→ Records shown
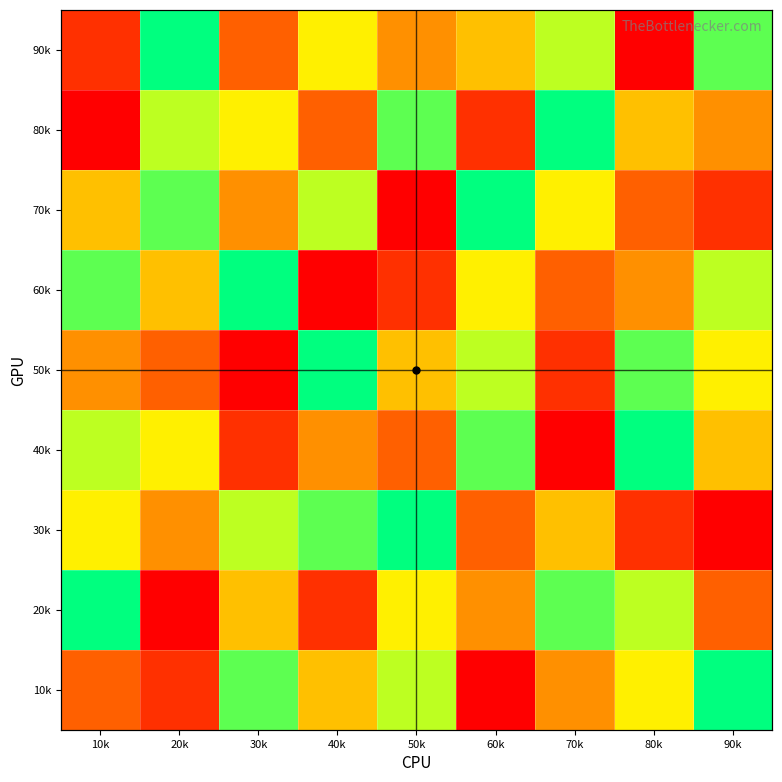

How many data points does each series have?

9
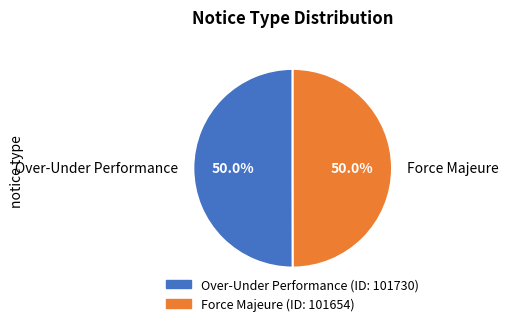

The Over-Under Performance slice represents 50% of the pie. True or false?

True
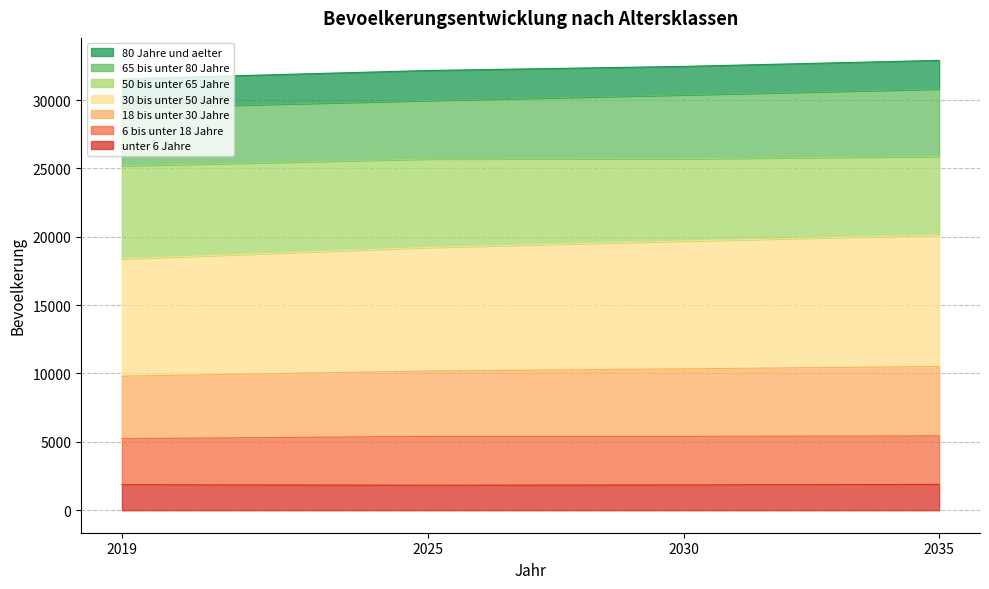

How many interior local valleys does the unter 6 Jahre series have?

1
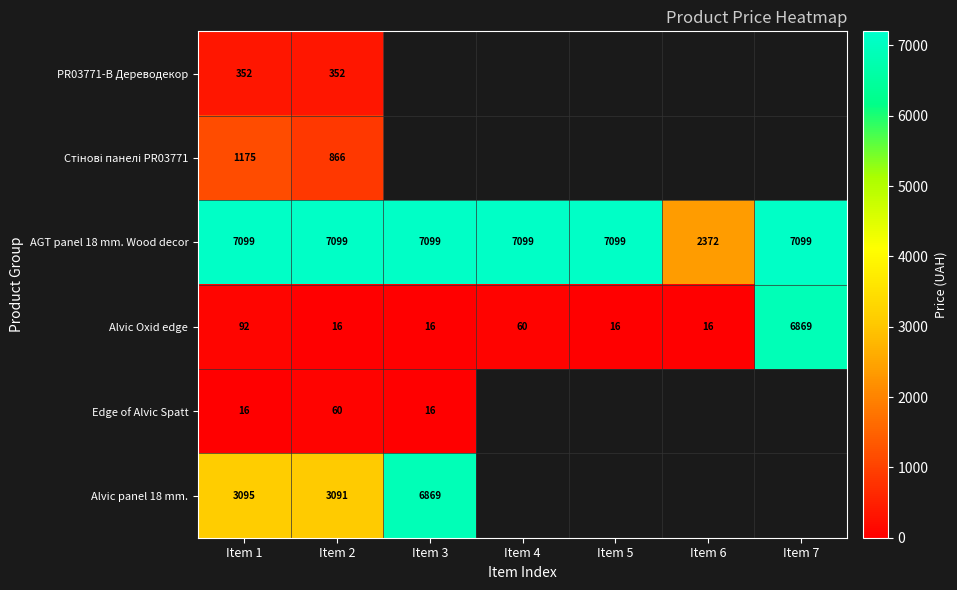

Which series has the largest total across all categories?

AGT panel 18 mm. Wood decor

→ Task
Please repeat the text of all the entries above word for word, leaving out the pictures.

→ Task result
How many data points does each series have?

9

The Over-Under Performance slice represents 50% of the pie. True or false?

True

How many interior local valleys does the unter 6 Jahre series have?

1

Which series has the largest total across all categories?

AGT panel 18 mm. Wood decor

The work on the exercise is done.